YOUR INSTRUCTIONS: Edit the stretch from the start of the records through the line containing "Giáo án Steam Mầm" by replacing "Купити" with "Замовити" and leaving everything else unchanged. Omit the pictures from your answer.

Records from a dataset:

******

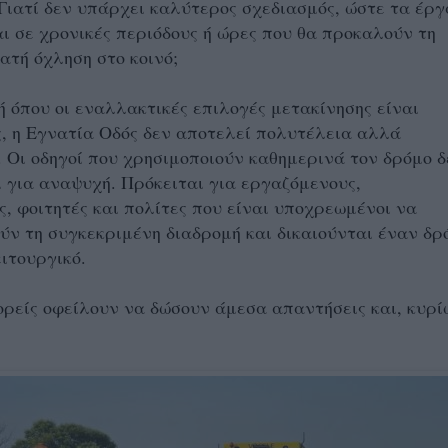
Γιατί δεν υπάρχει καλύτερος σχεδιασμός, ώστε τα έργ
ι σε χρονικές περιόδους ή ώρες που θα προκαλούν τη
ατή όχληση στο κοινό;
ή όπου οι εναλλακτικές επιλογές μετακίνησης είναι
, η Εγνατία Οδός δεν αποτελεί πολυτέλεια αλλά
 Οι οδηγοί που χρησιμοποιούν καθημερινά τον δρόμο δ
 για αναψυχή. Πρόκειται για εργαζόμενους,
, φοιτητές και πολίτες που είναι υποχρεωμένοι να
ν τη συγκεκριμένη διαδρομή και δικαιούνται έναν δρ
ιτουργικό.
ορείς οφείλουν να δώσουν άμεσα απαντήσεις και, κυρί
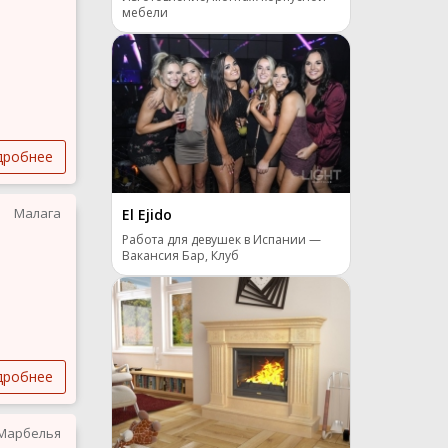
мебели
дробнее
Малага
El Ejido
Работа для девушек в Испании —
Вакансия Бар, Клуб
дробнее
Марбелья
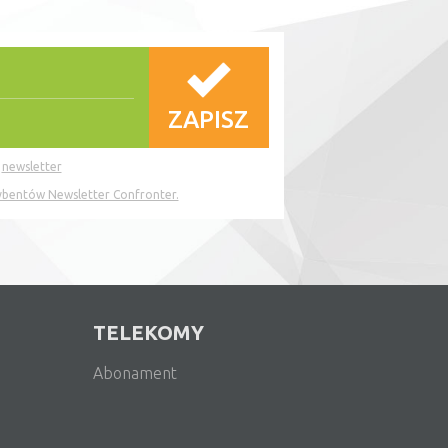
a
newsletter
rybentów Newsletter Confronter.
TELEKOMY
Abonament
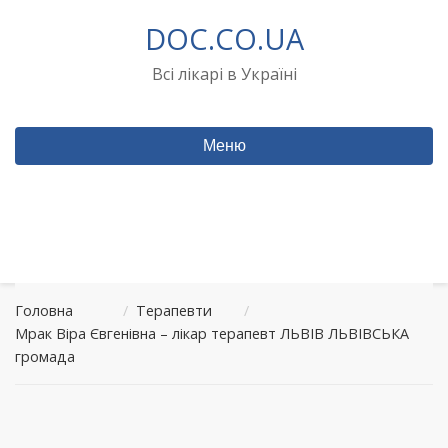
Перейти
DOC.CO.UA
до
вмісту
Всі лікарі в Україні
Меню
Головна
/
Терапевти
/
Мрак Віра Євгенівна – лікар терапевт ЛЬВІВ ЛЬВІВСЬКА
громада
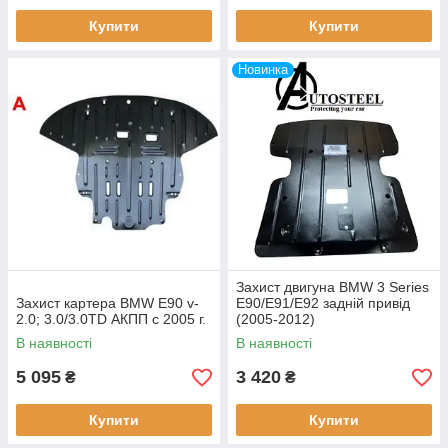
Купити
Купити
Новинка
Захист двигуна BMW 3 Series
Захист картера BMW E90 v-
E90/E91/E92 задній привід
2.0; 3.0/3.0TD АКПП с 2005 г.
(2005-2012)
В наявності
В наявності
5 095
3 420
₴
₴
Купити
Купити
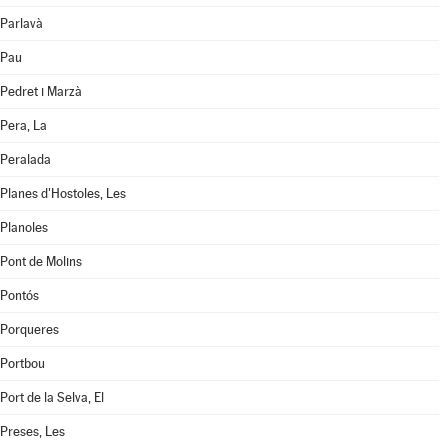
Parlavà
Pau
Pedret i Marzà
Pera, La
Peralada
Planes d'Hostoles, Les
Planoles
Pont de Molins
Pontós
Porqueres
Portbou
Port de la Selva, El
Preses, Les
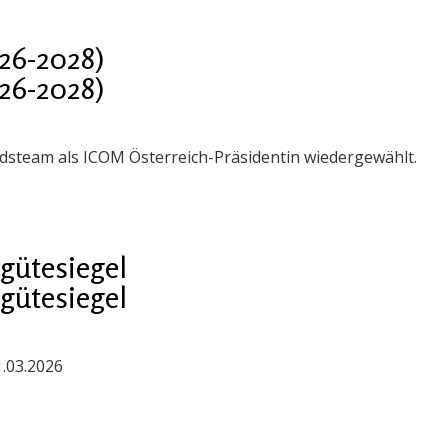
26-2028)
26-2028)
steam als ICOM Österreich-Präsidentin wiedergewählt.
gütesiegel
gütesiegel
1.03.2026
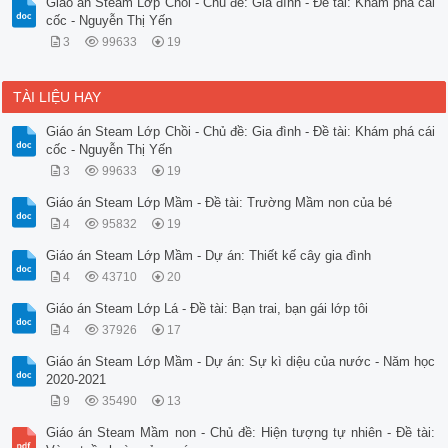
Giáo án Steam Lớp Chồi - Chủ đề: Gia đình - Đề tài: Khám phá cái
cốc - Nguyễn Thị Yến
3
99633
19
TÀI LIỆU HAY
Giáo án Steam Lớp Chồi - Chủ đề: Gia đình - Đề tài: Khám phá cái
cốc - Nguyễn Thị Yến
3
99633
19
Giáo án Steam Lớp Mầm - Đề tài: Trường Mầm non của bé
4
95832
19
Giáo án Steam Lớp Mầm - Dự án: Thiết kế cây gia đình
4
43710
20
Giáo án Steam Lớp Lá - Đề tài: Bạn trai, bạn gái lớp tôi
4
37926
17
Giáo án Steam Lớp Mầm - Dự án: Sự kì diệu của nước - Năm học
2020-2021
9
35490
13
Giáo án Steam Mầm non - Chủ đề: Hiện tượng tự nhiên - Đề tài:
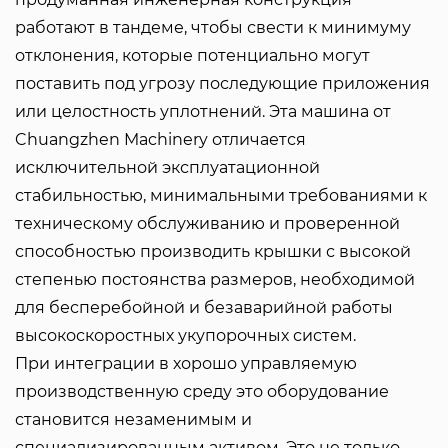
работают в тандеме, чтобы свести к минимуму
отклонения, которые потенциально могут
поставить под угрозу последующие приложения
или целостность уплотнений. Эта машина от
Chuangzhen Machinery отличается
исключительной эксплуатационной
стабильностью, минимальными требованиями к
техническому обслуживанию и проверенной
способностью производить крышки с высокой
степенью постоянства размеров, необходимой
для бесперебойной и безаварийной работы
высокоскоростных укупорочных систем.
При интеграции в хорошо управляемую
производственную среду это оборудование
становится незаменимым и
специализированным активом. Это не только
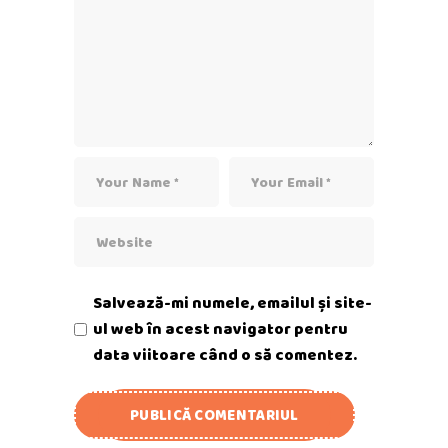
Salvează-mi numele, emailul și site-
ul web în acest navigator pentru
data viitoare când o să comentez.
PUBLICĂ COMENTARIUL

******

ANSWER SECTION:
Γιατί δεν υπάρχει καλύτερος σχεδιασμός, ώστε τα έργ
ι σε χρονικές περιόδους ή ώρες που θα προκαλούν τη
ατή όχληση στο κοινό;
ή όπου οι εναλλακτικές επιλογές μετακίνησης είναι
, η Εγνατία Οδός δεν αποτελεί πολυτέλεια αλλά
 Οι οδηγοί που χρησιμοποιούν καθημερινά τον δρόμο δ
 για αναψυχή. Πρόκειται για εργαζόμενους,
, φοιτητές και πολίτες που είναι υποχρεωμένοι να
ν τη συγκεκριμένη διαδρομή και δικαιούνται έναν δρ
ιτουργικό.
ορείς οφείλουν να δώσουν άμεσα απαντήσεις και, κυρί
мебели
дробнее
Малага
El Ejido
Работа для девушек в Испании —
Вакансия Бар, Клуб
дробнее
Марбелья
a
newsletter
rybentów Newsletter Confronter.
TELEKOMY
Abonament
Перейти
DOC.CO.UA
до
вмісту
Всі лікарі в Україні
Меню
Головна
/
Терапевти
/
Мрак Віра Євгенівна – лікар терапевт ЛЬВІВ ЛЬВІВСЬКА
громада
Замовити
Замовити
Новинка
Захист двигуна BMW 3 Series
Захист картера BMW E90 v-
E90/E91/E92 задній привід
2.0; 3.0/3.0TD АКПП с 2005 г.
(2005-2012)
В наявності
В наявності
5 095
3 420
₴
₴
Замовити
Замовити
Parlavà
Pau
Pedret i Marzà
Pera, La
Peralada
Planes d'Hostoles, Les
Planoles
Pont de Molins
Pontós
Porqueres
Portbou
Port de la Selva, El
Preses, Les
26-2028)
26-2028)
steam als ICOM Österreich-Präsidentin wiedergewählt.
gütesiegel
gütesiegel
1.03.2026
Giáo án Steam Lớp Chồi - Chủ đề: Gia đình - Đề tài: Khám phá cái
cốc - Nguyễn Thị Yến
3
99633
19
TÀI LIỆU HAY
Giáo án Steam Lớp Chồi - Chủ đề: Gia đình - Đề tài: Khám phá cái
cốc - Nguyễn Thị Yến
3
99633
19
Giáo án Steam Lớp Mầm - Đề tài: Trường Mầm non của bé
4
95832
19
Giáo án Steam Lớp Mầm - Dự án: Thiết kế cây gia đình
4
43710
20
Giáo án Steam Lớp Lá - Đề tài: Bạn trai, bạn gái lớp tôi
4
37926
17
Giáo án Steam Lớp Mầm - Dự án: Sự kì diệu của nước - Năm học
2020-2021
9
35490
13
Giáo án Steam Mầm non - Chủ đề: Hiện tượng tự nhiên - Đề tài:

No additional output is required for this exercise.